As with so many sequels to sequels, the plot is predictable. Democrats say the measure will suppress turnout; Republicans say it will stop fraud. The final act, which has yet to come, is the most obvious: The bill will pass through both the House and the Senate before getting signed into law. With such enormous Republican majorities in both chambers, the Democrats won’t have any way to stop it.
But while the die may have been cast in the November elections, this year’s debate over what’s become a perennial issue has been stunningly muted about what’s at stake: More than getting grandmas to the polls or stopping supposed voter fraud, this bill is about partisan advantage.
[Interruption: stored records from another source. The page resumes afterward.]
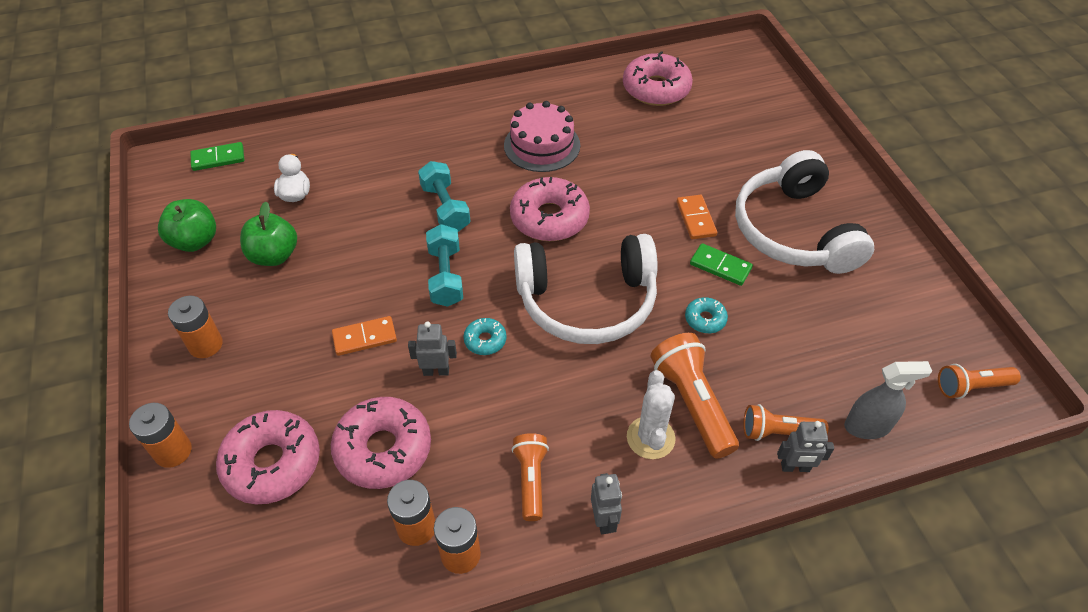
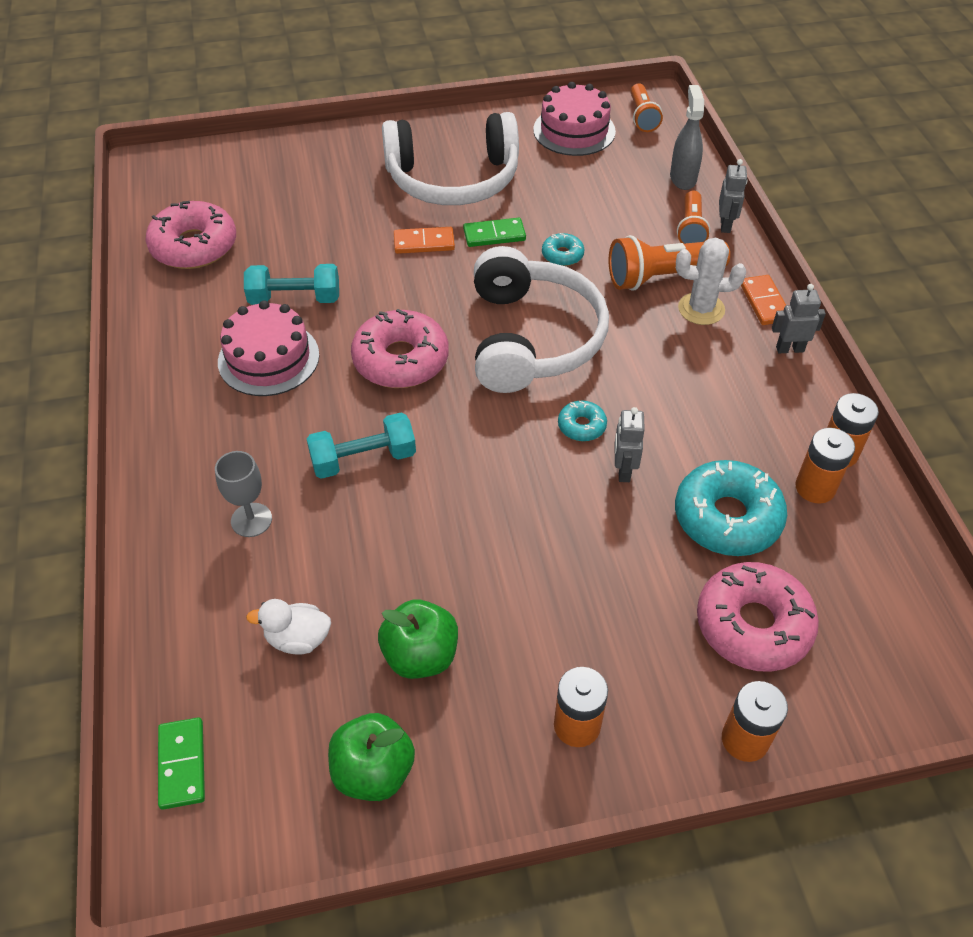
camera: 85 degrees left, 0 degrees up
(364, 338) = (573, 540): orange domino -> orange domino (764, 302)
(383, 449) = (727, 518): pink donut -> turquoise donut
(391, 159) = (251, 520): none -> grey goblet
(446, 276) = (482, 460): turquoise dumbbell -> turquoise dumbbell (295, 299)
(531, 480) = (753, 397): orange flashlight -> none
(720, 266) = (494, 235): green domino -> green domino turned 45 degrees clockwise
(914, 322) = (574, 130): none -> pink cake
It’s not hard to see why both parties are passionate about voter ID. Both parties cashed in all their chips on the issue last session. That year, the Republicans in the Senate created a loophole in their rules to bring up the bill without the two-thirds support normally required. It was a breach of protocol that had the 12 Democrats howling. Then House Democrats found their own loophole, slowing down the lower chamber so that it could barely pass any bills. Another breach of protocol, and this time it was the Republicans screaming.
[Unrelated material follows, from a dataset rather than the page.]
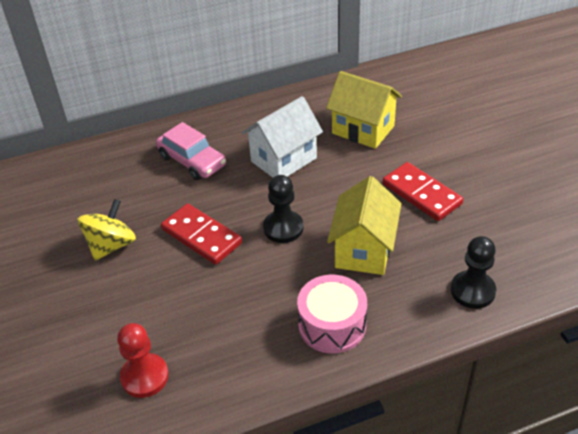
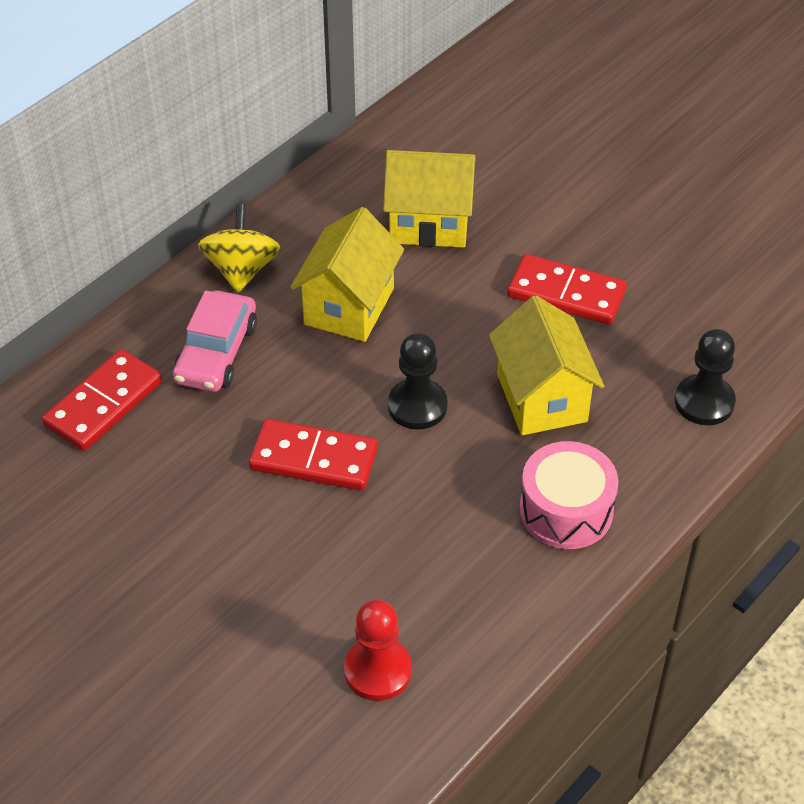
camera: 30 degrees left, 5 degrees up
(111, 245) = (194, 519): yellow spinning top -> yellow spinning top (241, 270)
(114, 167) = (104, 404): none -> red domino
(192, 161) = (216, 353): pink car -> pink car turned 90 degrees clockwise
(283, 160) = (349, 306): white house -> yellow house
This year, the Democrats don’t have any chips to cash. State Sen. Troy Fraser, R-Horseshoe Bay, who is carrying this session’s bill, has included new measures. Last time, the voter ID bill was modeled off of a Georgia law. Among other things, it allowed for two non-photo forms of identification to substitute for a standard photo-ID. This year’s version of the bill is modeled after an Indiana bill and takes a more stringent approach. Under the new bill, voters would have to have some form of photo identification—no alternatives. As I’ve already written, this has some potential legal problems for Texas.
But there remains the question of why this issue has become a third rail of sorts. There’s yet to be any real evidence that there’s a problem with voter fraud in Texas. That’s particularly true of “in-person” fraud—the kind where people show up and vote as someone they’re not. Voter ID laws only protect against that kind of behavior. Obviously IDs are no good when it comes to mail-in or absentee ballots.
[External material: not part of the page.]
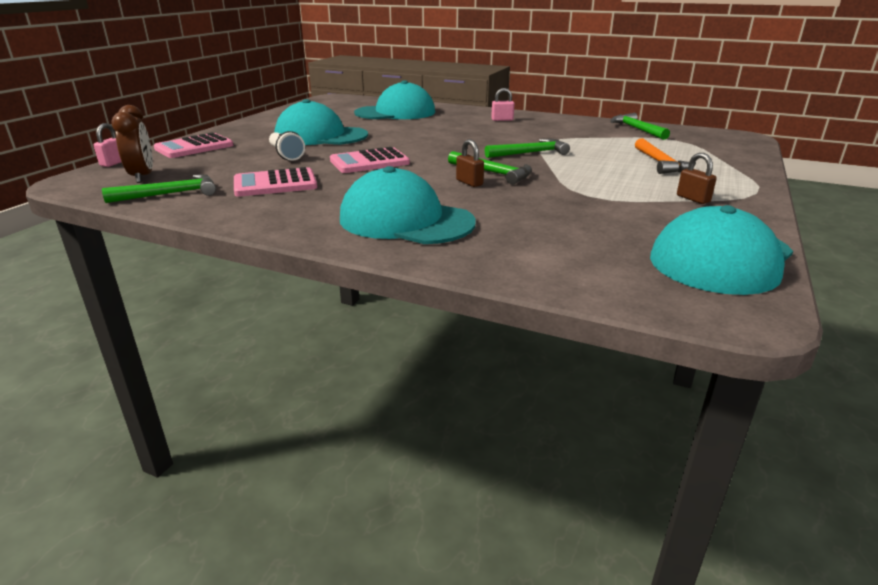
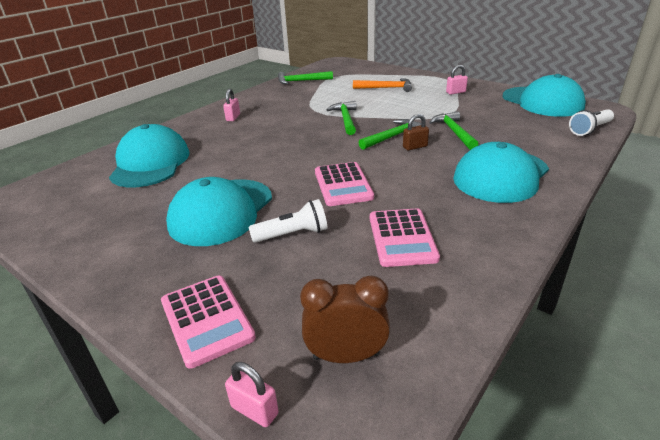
camera: 75 degrees left, 5 degrees up
(170, 194) = (428, 315): green hammer -> green hammer (454, 132)
(608, 288) = (589, 130): none -> white flashlight
(693, 199) = (455, 92): brown padlock -> pink padlock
For the politicians, anyway, this has everything to do with political advantage. In any electoral calculus, voter ID bills are perceived to be bad for Democrats and good for Republicans. That’s because if such bills suppress voters in any communities, they’re most likely to suppress minorities and low-income voters. “Study after study shows that photo identification laws have a negative impact on minority voters,” said Luis Figueroa, the staff attorney for the Mexican American Legal Defense and Education Fund. He cited a study from the Brennan Center that showed one-quarter of black voters lacked an acceptable ID, compared with only eight percent of white voters.
Texas’ law “will be the most restrictive voter identification law in the nation,” he said.
It will almost undoubtedly pass. And if Democratic suspicions are right, it’ll leave Republicans with an added edge in future elections. As if they needed it.